__Problem__. Your answer should consist of the lines in the following data that contain "Energievoorziening".

..........

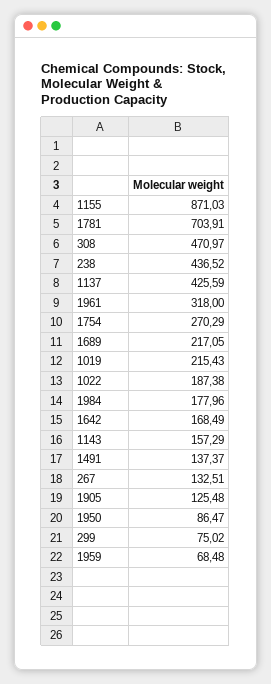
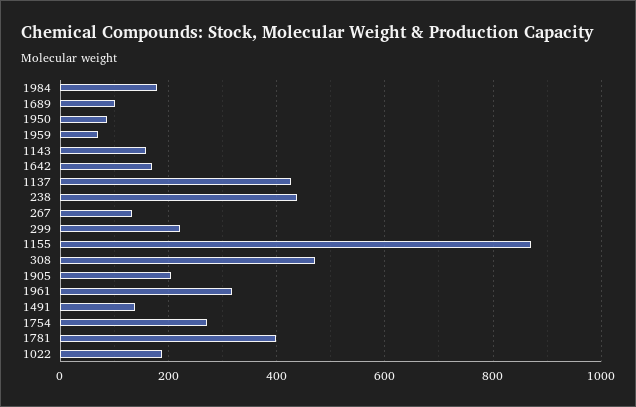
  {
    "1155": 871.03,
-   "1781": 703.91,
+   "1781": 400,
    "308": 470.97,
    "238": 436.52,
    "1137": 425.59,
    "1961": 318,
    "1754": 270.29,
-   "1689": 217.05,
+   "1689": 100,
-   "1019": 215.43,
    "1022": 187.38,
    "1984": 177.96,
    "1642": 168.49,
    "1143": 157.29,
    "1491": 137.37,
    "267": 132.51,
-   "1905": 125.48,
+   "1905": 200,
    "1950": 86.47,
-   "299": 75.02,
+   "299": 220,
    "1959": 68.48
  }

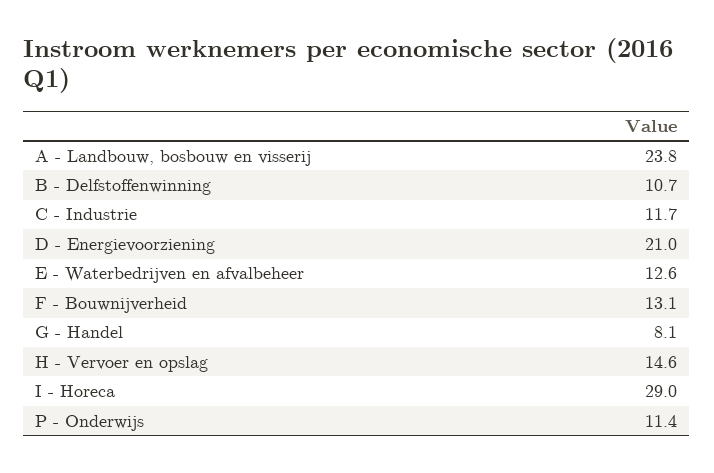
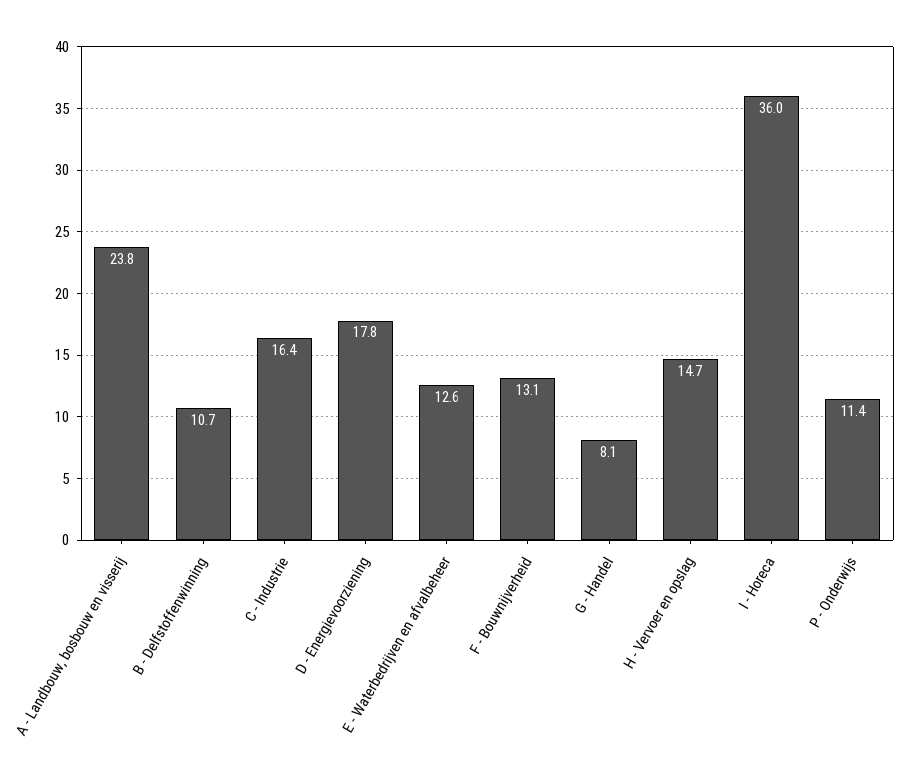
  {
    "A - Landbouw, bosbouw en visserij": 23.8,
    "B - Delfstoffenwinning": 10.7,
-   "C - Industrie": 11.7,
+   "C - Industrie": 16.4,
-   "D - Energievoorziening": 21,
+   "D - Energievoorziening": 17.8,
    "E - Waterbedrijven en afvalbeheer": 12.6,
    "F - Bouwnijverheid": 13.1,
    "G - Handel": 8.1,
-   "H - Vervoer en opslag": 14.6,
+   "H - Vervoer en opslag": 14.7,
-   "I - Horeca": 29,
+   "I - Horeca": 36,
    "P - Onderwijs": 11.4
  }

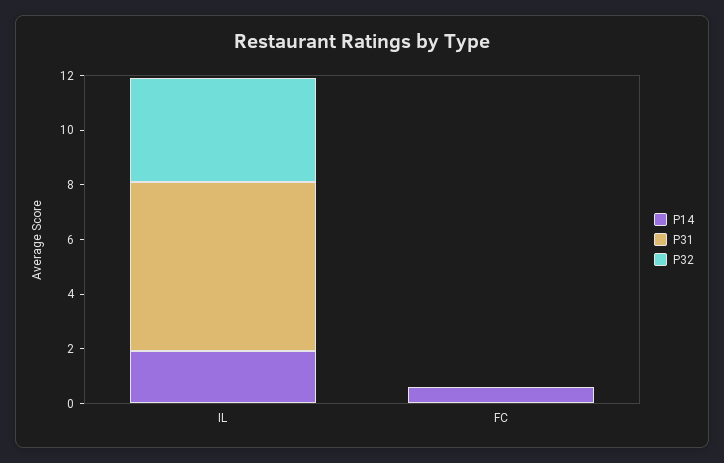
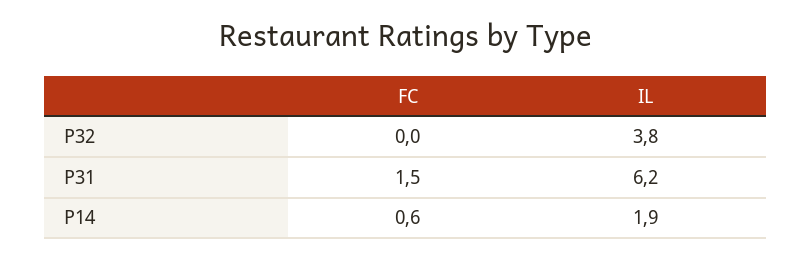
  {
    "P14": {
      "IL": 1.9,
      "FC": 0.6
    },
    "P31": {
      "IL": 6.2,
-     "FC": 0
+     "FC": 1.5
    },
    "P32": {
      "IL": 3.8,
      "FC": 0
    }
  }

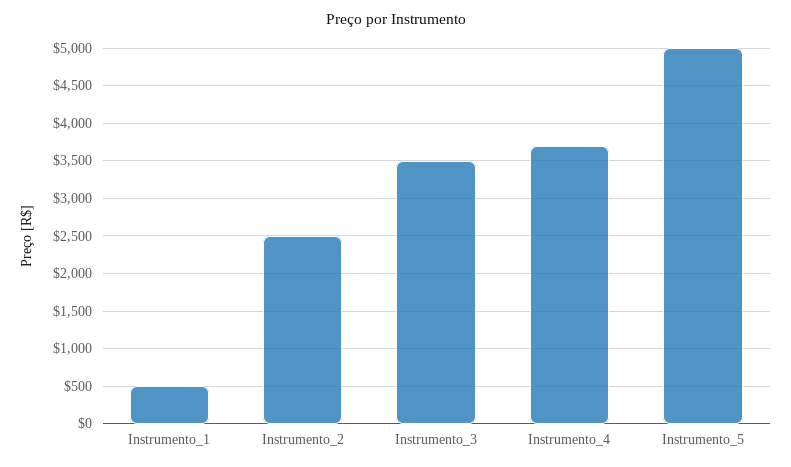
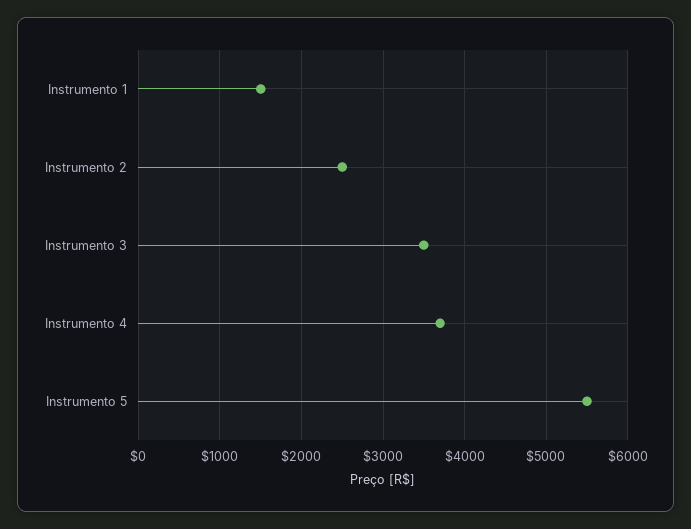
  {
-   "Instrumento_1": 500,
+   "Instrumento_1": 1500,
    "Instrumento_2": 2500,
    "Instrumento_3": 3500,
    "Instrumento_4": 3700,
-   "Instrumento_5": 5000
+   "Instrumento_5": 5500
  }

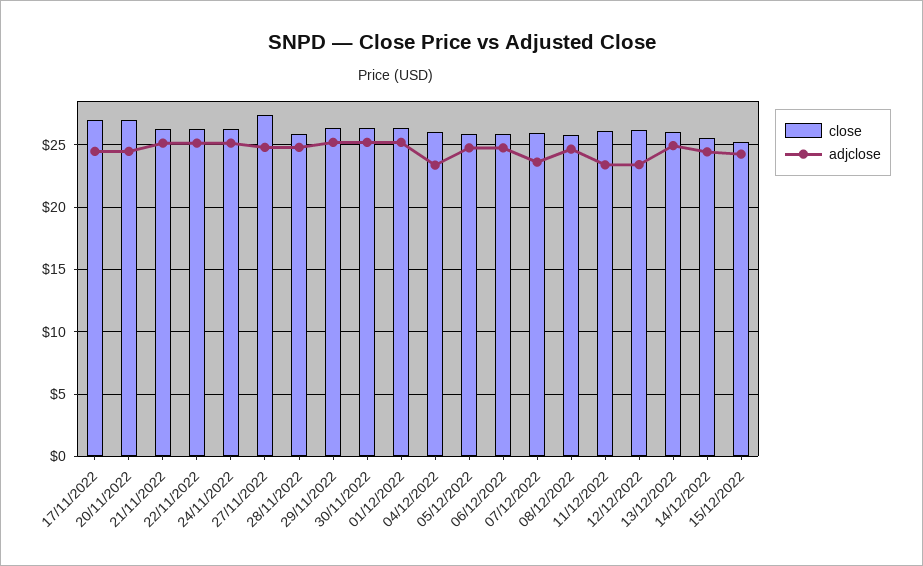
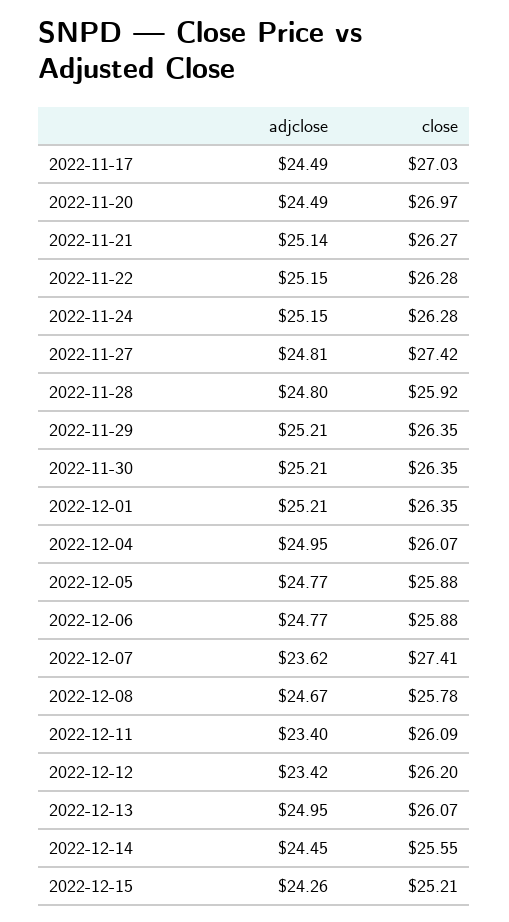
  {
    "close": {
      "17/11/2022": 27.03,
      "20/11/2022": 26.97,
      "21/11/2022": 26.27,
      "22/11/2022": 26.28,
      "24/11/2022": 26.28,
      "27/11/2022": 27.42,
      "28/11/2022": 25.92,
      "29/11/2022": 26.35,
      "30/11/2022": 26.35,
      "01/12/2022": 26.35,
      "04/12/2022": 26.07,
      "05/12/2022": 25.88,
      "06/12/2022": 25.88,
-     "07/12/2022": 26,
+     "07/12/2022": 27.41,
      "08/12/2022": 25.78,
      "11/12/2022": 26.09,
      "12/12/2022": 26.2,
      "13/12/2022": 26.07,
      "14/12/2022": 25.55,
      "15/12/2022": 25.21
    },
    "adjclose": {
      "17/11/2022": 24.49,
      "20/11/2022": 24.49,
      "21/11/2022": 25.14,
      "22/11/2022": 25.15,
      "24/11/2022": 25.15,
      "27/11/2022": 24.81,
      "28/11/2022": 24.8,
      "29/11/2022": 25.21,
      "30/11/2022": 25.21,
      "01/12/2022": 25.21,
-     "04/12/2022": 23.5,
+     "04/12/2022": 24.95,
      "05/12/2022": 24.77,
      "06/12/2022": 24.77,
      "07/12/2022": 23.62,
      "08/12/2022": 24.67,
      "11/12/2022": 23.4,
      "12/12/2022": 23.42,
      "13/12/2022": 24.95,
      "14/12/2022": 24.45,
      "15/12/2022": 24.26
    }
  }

..........

__Solution for this task__.
-   "D - Energievoorziening": 21,
+   "D - Energievoorziening": 17.8,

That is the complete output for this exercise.